_Exercise requirements_
Echo the items below without any change, from their very first line through the line that contains "Einstieg in das", with both ends included.

---------- Supplied information ----------

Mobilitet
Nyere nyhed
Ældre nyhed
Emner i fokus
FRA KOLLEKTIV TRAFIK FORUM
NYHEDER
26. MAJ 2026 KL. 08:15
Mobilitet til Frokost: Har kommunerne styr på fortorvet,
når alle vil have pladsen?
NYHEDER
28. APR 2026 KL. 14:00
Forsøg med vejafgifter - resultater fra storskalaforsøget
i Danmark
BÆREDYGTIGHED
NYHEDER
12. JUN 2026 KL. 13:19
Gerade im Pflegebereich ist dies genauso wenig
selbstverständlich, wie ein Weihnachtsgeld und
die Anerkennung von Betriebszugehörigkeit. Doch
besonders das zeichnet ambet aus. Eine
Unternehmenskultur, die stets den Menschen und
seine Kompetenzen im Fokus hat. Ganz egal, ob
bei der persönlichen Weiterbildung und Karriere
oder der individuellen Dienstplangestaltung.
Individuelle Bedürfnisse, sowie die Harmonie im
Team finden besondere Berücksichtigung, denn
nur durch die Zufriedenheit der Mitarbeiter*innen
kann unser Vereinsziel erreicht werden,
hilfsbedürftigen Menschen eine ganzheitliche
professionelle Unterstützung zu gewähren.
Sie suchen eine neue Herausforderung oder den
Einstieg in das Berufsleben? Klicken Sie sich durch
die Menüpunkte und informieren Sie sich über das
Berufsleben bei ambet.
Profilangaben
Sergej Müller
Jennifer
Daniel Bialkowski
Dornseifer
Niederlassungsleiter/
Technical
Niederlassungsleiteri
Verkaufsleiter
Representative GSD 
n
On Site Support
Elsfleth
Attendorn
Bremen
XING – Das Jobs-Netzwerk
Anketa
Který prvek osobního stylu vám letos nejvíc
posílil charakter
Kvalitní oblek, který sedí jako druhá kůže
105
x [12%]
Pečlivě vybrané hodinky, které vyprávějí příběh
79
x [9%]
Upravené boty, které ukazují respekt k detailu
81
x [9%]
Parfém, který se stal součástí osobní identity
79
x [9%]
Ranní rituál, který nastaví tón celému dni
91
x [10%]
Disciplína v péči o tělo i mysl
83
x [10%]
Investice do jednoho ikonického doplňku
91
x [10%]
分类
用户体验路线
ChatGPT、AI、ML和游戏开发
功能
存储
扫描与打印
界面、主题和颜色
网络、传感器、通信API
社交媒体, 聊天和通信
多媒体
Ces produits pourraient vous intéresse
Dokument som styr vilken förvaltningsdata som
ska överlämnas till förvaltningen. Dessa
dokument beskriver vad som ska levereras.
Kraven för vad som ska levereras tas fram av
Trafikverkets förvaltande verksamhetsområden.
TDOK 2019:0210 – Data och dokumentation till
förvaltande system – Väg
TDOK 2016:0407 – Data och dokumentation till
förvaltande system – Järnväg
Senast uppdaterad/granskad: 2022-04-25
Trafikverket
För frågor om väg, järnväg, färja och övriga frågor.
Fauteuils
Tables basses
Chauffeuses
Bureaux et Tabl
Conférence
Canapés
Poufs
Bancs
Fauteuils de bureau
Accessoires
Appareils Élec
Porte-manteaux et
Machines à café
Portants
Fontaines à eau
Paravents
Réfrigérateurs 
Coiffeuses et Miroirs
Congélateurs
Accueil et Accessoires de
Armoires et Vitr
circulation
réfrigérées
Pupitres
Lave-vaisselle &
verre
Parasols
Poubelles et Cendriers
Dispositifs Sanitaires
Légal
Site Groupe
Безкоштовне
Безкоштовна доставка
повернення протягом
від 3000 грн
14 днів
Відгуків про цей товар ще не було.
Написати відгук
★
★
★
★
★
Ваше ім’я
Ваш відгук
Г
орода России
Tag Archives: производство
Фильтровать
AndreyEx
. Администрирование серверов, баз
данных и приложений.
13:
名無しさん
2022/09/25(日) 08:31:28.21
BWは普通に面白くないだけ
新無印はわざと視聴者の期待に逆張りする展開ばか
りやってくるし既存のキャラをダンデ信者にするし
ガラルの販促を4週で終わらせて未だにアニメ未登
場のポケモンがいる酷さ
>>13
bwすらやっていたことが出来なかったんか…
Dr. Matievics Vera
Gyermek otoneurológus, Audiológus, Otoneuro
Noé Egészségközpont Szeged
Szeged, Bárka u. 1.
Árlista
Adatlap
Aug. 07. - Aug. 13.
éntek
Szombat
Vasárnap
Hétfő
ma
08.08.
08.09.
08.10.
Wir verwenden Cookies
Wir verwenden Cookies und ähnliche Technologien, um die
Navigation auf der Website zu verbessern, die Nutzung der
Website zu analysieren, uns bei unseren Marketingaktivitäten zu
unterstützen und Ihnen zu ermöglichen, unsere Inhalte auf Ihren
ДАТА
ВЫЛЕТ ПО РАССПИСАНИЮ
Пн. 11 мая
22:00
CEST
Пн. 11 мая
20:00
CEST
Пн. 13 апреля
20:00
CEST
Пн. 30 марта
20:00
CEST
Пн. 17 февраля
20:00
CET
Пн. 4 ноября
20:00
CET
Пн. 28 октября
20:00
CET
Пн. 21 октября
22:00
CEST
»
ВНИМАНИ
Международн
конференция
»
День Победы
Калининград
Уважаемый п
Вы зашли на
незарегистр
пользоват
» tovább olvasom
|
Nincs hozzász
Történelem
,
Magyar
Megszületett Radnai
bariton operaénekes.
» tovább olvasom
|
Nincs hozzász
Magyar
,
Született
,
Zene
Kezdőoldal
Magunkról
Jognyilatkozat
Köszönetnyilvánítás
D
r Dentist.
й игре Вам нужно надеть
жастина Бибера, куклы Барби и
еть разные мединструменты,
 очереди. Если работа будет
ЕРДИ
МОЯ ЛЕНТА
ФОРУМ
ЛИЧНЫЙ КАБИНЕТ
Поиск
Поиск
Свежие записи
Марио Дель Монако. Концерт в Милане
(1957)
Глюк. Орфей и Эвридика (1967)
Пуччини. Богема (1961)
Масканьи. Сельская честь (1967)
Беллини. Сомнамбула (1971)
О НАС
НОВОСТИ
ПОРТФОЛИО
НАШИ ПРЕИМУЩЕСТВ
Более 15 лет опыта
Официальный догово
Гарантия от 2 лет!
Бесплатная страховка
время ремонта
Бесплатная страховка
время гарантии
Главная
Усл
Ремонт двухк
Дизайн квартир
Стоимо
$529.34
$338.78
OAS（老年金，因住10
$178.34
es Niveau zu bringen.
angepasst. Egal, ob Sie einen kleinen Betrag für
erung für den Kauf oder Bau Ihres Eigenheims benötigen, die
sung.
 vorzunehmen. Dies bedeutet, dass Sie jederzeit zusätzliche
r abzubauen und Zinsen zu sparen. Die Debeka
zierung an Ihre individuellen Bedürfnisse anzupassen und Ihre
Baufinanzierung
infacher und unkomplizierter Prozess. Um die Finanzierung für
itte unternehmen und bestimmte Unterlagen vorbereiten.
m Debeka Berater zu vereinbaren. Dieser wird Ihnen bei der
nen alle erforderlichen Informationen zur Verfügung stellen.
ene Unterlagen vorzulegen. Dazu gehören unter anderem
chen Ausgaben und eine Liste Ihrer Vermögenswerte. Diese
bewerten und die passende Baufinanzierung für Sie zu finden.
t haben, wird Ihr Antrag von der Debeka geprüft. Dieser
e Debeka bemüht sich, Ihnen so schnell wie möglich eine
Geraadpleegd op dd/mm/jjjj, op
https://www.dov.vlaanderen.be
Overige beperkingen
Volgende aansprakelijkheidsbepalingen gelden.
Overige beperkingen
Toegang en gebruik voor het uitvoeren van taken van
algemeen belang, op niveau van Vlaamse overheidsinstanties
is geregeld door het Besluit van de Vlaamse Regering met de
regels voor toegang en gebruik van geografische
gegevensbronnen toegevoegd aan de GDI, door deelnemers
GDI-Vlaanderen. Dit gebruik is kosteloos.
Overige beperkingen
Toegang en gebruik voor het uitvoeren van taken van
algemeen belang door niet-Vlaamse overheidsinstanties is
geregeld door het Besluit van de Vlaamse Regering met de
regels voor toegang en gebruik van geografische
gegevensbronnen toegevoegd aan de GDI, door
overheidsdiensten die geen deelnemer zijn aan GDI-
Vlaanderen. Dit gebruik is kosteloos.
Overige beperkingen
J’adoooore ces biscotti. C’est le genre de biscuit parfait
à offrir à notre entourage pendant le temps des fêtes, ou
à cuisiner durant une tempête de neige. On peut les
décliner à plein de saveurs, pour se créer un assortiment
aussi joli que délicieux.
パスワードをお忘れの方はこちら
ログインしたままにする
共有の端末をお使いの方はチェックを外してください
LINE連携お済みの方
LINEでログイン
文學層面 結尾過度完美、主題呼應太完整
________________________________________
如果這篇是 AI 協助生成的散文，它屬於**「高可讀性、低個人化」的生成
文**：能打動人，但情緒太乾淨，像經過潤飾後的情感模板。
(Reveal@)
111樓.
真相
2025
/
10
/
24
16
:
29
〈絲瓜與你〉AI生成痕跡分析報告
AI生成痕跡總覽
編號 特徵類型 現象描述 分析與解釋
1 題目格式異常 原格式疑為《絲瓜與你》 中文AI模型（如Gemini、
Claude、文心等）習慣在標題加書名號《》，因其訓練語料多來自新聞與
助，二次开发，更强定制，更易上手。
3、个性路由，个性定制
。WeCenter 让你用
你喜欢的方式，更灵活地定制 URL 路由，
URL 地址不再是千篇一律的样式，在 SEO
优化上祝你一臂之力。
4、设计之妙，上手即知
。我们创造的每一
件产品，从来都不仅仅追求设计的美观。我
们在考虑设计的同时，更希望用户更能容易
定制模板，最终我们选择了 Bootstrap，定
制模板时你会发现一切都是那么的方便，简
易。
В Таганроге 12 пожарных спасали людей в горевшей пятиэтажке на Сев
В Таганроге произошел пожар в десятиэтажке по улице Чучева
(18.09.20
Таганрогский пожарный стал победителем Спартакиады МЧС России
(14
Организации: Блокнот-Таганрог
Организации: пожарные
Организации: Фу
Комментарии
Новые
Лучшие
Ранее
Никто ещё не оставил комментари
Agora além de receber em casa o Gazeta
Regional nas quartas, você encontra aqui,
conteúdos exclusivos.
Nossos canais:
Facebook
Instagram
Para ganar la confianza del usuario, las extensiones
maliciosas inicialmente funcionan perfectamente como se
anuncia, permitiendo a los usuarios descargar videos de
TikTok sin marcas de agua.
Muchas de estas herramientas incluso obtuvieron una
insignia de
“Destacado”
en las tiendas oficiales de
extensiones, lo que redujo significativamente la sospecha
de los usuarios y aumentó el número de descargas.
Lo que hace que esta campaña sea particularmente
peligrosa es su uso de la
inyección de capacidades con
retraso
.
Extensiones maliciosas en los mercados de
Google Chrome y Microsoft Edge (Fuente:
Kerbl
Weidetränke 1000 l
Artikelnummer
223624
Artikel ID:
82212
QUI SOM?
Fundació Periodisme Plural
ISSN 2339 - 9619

----------

_Written answer_
Mobilitet
Nyere nyhed
Ældre nyhed
Emner i fokus
FRA KOLLEKTIV TRAFIK FORUM
NYHEDER
26. MAJ 2026 KL. 08:15
Mobilitet til Frokost: Har kommunerne styr på fortorvet,
når alle vil have pladsen?
NYHEDER
28. APR 2026 KL. 14:00
Forsøg med vejafgifter - resultater fra storskalaforsøget
i Danmark
BÆREDYGTIGHED
NYHEDER
12. JUN 2026 KL. 13:19
Gerade im Pflegebereich ist dies genauso wenig
selbstverständlich, wie ein Weihnachtsgeld und
die Anerkennung von Betriebszugehörigkeit. Doch
besonders das zeichnet ambet aus. Eine
Unternehmenskultur, die stets den Menschen und
seine Kompetenzen im Fokus hat. Ganz egal, ob
bei der persönlichen Weiterbildung und Karriere
oder der individuellen Dienstplangestaltung.
Individuelle Bedürfnisse, sowie die Harmonie im
Team finden besondere Berücksichtigung, denn
nur durch die Zufriedenheit der Mitarbeiter*innen
kann unser Vereinsziel erreicht werden,
hilfsbedürftigen Menschen eine ganzheitliche
professionelle Unterstützung zu gewähren.
Sie suchen eine neue Herausforderung oder den
Einstieg in das Berufsleben? Klicken Sie sich durch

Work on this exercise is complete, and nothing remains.